(Extract to read Opens)
The New York City public school system will be closed for in-person learning starting Thursday due to rising COVID-19 rates, Mayor de Blasio said — leaving many parents furious.
With the city’s average infection rate hitting 3 percent over the past seven days, the in-building activity will be “temporarily” suspended, the mayor said.
All students in the nation’s largest school district will now learn remotely from home — and it’s not clear when they’ll get back to class.
“So many parents right now are saddened and frustrated their kids can’t go to school tomorrow,” de Blasio said Wednesday afternoon, after delaying a press conference on the issue for five hours.
“So many kids want to be in school. So many educators want to be there to greet them. But now we put ourselves to the work of overcoming this challenge.”
Parents expressed anger and frustration at the latest curveball from City Hall.
“Horrible. I’m a kindergarten mom, so it’s really hard for the little kids,” Diana Loffredo, 36, whose son, Liam, is in kindergarten at Brooklyn’s PS 127. “I know a lot of us aren’t too happy. We’ve been following the protocol. We’ve been doing the right thing. I just feel like we are being penalized. It’s not really fair.”
(Extract to read Closes)
(Source information Opens)
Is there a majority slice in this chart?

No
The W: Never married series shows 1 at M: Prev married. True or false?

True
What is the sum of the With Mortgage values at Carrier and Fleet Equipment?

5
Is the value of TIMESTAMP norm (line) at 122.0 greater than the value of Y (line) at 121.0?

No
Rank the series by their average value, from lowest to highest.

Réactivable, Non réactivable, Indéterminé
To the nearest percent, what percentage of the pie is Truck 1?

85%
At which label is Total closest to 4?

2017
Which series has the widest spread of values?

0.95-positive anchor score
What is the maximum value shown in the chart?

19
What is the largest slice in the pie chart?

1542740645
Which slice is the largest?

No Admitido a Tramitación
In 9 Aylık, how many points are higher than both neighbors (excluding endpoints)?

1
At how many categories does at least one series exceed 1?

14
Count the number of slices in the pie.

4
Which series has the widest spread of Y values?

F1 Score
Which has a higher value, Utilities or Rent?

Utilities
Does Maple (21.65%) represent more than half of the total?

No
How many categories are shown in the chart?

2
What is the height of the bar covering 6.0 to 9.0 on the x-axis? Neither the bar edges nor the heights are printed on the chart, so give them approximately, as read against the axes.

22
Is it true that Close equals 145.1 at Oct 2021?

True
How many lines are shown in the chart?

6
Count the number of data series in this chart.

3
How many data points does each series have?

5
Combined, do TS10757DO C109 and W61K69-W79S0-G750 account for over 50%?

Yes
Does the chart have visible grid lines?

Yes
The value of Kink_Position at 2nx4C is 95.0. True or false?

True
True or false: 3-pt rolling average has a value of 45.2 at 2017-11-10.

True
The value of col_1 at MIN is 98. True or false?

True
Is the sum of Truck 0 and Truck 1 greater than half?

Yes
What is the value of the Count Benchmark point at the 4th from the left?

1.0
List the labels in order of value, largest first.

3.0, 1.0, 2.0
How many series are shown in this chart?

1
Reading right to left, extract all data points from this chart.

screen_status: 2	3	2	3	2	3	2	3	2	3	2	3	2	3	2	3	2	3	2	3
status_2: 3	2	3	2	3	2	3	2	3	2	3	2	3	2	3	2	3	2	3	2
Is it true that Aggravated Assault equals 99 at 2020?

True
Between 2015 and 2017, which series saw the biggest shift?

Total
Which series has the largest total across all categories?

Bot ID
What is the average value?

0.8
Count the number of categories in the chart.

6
(Source information Closes)
■ Your task ■
In one to three sentences, explain why the article says New York City public schools were closing to in-person learning. Rely only on the article when you respond.

■ Exercise answer ■
The schools were closing because of rising COVID-19 rates. The city's average infection rate had hit 3 percent over the past seven days, so the mayor said in-building activity would be "temporarily" suspended.